The problem was first noted by Larry McVoy of BitMover, whose BitKeeper products are used heavily by Linus Torvalds and other Linux kernel developers. Only the kernel's public CVS tree was modified. The BitKeeper tree was not, and it was the difference between the two that made the malicious attempt obvious.
In an email to NewsForge this morning, Larry McVoy gave his account of the situation:
As a service to the kernel community, we provide a public machine.
That machine hosts BitKeeper, CVS, and Subversion trees of the kernel;
it's name is kernel.bkbits.net and it is aliased as cvs.kernel.org and
svn.kernel.org. That machine was broken into.
BitMover created a gateway from BitKeeper to CVS for those people who
prefer CVS. We run and maintain that gateway on internal BitMover
machines and mirror the BK->CVS converted files to kernel.bkbits.net.
After the mirroring is complete, just to be sure, we run a little remote
comparison script over the BitMover data and the kernel.bkbits.net data.
That script runs each night and sends mail if there is a problem.

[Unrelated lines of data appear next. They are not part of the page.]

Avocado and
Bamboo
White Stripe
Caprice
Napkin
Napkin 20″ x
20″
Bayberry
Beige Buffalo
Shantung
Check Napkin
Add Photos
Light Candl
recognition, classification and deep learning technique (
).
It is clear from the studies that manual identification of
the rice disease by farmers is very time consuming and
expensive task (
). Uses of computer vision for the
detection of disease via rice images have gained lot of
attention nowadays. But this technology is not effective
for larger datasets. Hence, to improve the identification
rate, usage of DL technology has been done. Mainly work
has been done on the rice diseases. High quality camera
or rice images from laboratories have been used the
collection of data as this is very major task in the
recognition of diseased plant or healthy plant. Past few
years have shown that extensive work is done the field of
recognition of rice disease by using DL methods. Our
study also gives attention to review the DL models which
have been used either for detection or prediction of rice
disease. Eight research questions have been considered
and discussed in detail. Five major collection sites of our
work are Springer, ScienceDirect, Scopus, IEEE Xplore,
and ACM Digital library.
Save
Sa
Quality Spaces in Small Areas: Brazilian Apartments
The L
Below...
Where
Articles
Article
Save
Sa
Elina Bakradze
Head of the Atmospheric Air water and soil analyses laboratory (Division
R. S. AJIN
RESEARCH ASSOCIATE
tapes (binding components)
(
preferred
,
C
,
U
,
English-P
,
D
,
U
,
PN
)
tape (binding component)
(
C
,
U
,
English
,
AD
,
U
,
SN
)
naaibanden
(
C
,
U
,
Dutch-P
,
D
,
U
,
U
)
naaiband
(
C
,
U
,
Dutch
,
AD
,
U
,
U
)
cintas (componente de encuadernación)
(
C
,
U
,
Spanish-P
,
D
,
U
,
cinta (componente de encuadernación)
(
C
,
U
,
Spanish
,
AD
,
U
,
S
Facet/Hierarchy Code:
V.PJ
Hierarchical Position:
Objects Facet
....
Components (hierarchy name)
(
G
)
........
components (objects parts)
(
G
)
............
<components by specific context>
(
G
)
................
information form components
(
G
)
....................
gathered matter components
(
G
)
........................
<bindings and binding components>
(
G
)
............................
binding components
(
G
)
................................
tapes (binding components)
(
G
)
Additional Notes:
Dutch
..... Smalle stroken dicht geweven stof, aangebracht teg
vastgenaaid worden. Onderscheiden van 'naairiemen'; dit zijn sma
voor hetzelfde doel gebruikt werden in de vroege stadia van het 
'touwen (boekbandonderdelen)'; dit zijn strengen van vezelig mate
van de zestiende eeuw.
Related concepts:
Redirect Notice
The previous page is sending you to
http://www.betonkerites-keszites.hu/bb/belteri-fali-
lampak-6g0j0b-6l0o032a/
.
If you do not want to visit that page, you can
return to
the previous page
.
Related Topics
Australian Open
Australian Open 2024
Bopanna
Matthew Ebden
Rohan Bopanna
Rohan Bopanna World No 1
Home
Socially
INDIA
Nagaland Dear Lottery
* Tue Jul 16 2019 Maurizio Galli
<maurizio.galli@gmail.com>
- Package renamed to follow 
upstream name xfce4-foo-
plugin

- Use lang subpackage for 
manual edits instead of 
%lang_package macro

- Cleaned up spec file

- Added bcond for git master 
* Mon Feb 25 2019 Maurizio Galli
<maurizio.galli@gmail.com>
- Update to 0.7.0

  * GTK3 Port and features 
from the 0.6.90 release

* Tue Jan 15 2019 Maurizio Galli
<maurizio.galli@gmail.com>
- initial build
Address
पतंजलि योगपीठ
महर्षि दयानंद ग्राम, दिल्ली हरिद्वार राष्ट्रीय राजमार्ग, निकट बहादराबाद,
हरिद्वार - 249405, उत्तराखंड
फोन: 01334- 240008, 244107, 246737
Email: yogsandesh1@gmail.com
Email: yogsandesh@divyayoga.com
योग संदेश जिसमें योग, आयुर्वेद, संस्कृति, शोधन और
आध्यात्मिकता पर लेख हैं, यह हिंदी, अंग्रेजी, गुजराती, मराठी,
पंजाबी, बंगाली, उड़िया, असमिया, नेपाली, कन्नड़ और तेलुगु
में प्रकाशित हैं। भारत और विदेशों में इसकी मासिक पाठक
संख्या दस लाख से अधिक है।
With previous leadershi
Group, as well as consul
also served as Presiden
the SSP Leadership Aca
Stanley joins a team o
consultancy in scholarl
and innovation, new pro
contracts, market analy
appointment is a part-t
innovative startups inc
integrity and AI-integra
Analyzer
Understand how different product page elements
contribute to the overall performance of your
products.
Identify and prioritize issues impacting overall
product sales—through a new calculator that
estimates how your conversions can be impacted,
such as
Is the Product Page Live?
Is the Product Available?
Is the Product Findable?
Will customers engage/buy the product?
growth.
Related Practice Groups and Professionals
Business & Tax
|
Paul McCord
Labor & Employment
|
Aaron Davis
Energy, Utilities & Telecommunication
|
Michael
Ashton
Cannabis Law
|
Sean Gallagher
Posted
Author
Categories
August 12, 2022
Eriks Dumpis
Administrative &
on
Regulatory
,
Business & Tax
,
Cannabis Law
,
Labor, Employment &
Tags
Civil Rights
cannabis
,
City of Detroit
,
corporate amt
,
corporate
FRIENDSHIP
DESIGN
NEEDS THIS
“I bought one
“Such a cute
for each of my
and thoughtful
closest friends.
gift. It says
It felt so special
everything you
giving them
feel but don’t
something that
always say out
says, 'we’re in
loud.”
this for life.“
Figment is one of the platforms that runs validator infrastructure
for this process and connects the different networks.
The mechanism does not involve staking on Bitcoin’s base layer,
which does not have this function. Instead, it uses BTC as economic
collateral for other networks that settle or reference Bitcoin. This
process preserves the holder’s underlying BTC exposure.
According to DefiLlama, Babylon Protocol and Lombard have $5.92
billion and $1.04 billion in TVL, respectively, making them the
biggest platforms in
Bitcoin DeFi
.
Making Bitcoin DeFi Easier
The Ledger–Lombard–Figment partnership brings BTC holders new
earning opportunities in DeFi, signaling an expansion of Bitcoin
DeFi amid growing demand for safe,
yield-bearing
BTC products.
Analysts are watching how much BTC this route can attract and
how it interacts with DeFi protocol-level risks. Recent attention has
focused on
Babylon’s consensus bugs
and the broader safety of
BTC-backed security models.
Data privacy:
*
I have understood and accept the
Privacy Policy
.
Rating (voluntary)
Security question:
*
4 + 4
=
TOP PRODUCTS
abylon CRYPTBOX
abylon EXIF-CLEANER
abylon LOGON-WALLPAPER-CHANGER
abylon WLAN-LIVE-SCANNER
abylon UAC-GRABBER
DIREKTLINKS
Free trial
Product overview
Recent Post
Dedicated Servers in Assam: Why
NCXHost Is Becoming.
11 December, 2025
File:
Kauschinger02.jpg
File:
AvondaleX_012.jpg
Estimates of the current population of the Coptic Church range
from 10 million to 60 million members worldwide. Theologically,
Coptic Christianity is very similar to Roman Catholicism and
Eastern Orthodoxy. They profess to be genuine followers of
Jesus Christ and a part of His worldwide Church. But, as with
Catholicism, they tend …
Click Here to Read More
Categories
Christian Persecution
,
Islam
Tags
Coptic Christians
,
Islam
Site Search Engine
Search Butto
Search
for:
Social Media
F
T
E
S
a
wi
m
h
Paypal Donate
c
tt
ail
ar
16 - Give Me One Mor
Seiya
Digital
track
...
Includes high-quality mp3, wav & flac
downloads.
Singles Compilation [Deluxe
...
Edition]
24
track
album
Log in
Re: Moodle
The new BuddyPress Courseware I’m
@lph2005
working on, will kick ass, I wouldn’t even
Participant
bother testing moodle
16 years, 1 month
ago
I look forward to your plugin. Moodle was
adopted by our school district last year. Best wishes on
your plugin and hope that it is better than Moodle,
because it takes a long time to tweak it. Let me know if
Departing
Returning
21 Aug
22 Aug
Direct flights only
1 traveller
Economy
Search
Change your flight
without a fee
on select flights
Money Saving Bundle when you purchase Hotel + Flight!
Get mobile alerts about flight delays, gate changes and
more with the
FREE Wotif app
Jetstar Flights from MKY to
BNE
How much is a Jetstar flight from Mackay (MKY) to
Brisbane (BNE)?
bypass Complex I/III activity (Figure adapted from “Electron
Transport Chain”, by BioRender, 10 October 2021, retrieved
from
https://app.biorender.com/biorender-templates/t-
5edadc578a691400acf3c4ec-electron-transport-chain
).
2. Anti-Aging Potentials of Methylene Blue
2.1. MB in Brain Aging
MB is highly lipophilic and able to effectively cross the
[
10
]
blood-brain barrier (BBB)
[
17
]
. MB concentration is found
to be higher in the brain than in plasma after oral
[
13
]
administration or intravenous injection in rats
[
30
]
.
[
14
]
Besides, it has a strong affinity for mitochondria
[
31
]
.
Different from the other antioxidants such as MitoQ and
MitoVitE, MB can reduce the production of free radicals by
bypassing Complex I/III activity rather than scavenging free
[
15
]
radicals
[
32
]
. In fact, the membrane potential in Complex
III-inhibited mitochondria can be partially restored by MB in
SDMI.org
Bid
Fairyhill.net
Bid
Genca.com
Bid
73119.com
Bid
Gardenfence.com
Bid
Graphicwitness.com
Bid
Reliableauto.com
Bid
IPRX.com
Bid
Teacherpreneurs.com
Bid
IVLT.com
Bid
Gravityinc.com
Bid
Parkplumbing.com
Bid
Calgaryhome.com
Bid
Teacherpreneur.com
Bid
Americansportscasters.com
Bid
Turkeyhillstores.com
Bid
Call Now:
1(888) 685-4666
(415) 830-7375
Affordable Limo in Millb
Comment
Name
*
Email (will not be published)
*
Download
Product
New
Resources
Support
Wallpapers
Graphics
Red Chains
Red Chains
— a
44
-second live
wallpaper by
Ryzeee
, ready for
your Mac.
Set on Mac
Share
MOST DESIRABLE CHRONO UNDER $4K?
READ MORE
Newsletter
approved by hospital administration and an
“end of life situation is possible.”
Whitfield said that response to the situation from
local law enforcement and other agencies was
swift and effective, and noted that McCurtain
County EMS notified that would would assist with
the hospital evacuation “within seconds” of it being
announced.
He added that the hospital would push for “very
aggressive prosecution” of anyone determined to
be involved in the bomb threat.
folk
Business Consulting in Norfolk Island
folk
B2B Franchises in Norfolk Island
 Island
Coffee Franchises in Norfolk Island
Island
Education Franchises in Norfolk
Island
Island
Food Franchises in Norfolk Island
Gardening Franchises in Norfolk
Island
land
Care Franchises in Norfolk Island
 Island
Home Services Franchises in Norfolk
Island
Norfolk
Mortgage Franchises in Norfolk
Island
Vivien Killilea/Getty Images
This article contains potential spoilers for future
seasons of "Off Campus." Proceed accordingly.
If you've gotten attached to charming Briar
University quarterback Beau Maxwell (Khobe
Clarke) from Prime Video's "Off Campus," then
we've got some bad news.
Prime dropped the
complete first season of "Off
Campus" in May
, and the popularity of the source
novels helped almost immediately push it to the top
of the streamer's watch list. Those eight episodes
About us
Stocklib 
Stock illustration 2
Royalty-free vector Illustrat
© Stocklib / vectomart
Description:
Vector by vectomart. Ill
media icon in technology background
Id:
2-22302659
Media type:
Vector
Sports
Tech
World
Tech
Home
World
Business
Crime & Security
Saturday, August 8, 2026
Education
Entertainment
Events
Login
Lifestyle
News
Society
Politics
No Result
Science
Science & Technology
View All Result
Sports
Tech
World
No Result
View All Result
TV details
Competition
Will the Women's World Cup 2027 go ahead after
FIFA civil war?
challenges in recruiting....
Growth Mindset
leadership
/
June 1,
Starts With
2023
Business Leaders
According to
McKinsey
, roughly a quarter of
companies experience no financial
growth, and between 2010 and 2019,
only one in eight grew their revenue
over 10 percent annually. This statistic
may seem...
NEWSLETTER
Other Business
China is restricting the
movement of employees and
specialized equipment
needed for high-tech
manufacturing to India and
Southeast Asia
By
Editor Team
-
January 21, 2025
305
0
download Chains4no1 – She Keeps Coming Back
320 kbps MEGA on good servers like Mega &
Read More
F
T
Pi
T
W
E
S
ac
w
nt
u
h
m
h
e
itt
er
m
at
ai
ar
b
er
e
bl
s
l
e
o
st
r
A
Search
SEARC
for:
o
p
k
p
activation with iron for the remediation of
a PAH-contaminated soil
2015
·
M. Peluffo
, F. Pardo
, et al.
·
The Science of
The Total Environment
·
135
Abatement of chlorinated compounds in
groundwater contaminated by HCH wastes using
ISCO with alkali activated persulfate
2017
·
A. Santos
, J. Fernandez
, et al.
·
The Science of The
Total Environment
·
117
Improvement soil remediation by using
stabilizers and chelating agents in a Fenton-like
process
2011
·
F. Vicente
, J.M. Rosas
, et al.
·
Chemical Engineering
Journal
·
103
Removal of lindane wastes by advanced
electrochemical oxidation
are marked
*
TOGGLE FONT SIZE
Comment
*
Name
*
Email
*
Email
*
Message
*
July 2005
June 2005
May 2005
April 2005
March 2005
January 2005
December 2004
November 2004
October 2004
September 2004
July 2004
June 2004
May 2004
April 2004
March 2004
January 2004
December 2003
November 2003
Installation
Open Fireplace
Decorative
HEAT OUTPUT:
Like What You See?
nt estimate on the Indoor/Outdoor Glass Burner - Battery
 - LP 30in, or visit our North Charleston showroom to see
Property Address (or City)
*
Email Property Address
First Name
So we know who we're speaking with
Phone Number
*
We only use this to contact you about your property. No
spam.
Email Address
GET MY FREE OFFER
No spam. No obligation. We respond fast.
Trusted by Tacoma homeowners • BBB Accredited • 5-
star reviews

The problem got flagged yesterday, I looked into it, corrected the
problem after saving the bad version of the file, and then sent mail
to the lkml.
As some of the kernel developers have noted, this was only caught because
we're paranoid. BitKeeper users have taught us that if anything can go
wrong, it will go wrong, so you need to have safety checks built into your
application. We did the same sort of thing with the CVS gateway and it
It's also worth noting that Linus himself pointed out that it was unlikely
that this sort of thing could be done in BitKeeper because of BitKeeper's
A few minutes later, this email from Linus Torvalds arrived:
It wasn't really bad at all - except of course in the sense that it's
always a nasty surprise that somebody would try something like that. But
on a scale from "insignificant" to "very very serious" I'd call the hack
Inserting a back-door into a project CVS tree could be very serious in
theory, and in that sense everything was done "right" - the code was made
to look innocuous, and the CVS history looked fairly sane. Successfully
doing something like that into the core CVS tree would quite potentially
be very hard to detect, and two lines of code out of five million is
obviously not a sore thumb that sticks out.
But the thing is, unlike a lot of other projects, Linux kernel development
isn't actually done using a central CVS tree _at_all_. That CVS-tree was
just an automatically generated read-only export for people who want to
use CVS, and the back-door was never in any "real" tree in that sense. The
real trees aren't public, and never have been.
So no damage done, and the thing was noticed when the CVS tree was
re-generated. We're certainly taking it seriously in the sense that I
think it's serious that somebody tried to insert a back-door, but it
didn't matter in a _technical_ sense, if you see what I mean..
We're talking with the people whose machine was apparently used to try to
do the thing, but it was a university machine so in a fairly relaxed
environment. It's been cordoned off and they'll be taking a look at it.
The problem of coders inserting (or attempting to insert) malicious features in operating systems, compilers, and other low-level programs is far from new. Unix creator Ken Thompson demonstrated the possibility of inserting a Trojan into the C language compiler way back in 1984 in an article titled Reflections on Trusting Trust that contained these words:
You can't trust code that you did not totally create yourself. (Especially code from companies that employ people like me.) No amount of source-level verification or scrutiny will protect you from using untrusted code. In demonstrating the possibility of this kind of attack, I picked on the C compiler. I could have picked on any program-handling program such as an assembler, a loader, or even hardware microcode. As the level of program gets lower, these bugs will be harder and harder to detect. A well installed microcode bug will be almost impossible to detect.
In other words, no matter how secure your code development process may be, at some point, there must be some level of trust. While Thompson's statement, "No amount of source-level verification or scrutiny will protect you from using untrusted code," may have some truth to it, right now it's the best protection we have, especially when human code-vetting efforts are augmented by audits and code comparisons performed by software we have now, but didn't exist back in the 80s.
In its latest security test -- which is probably not what the malicious code-inserter wanted his or her efforts to become -- the Linux development process passed with flying colors and will use the experience to become even more attack-resistant in the future.
Could your code development process -- proprietary or open source -- could pass a similar test?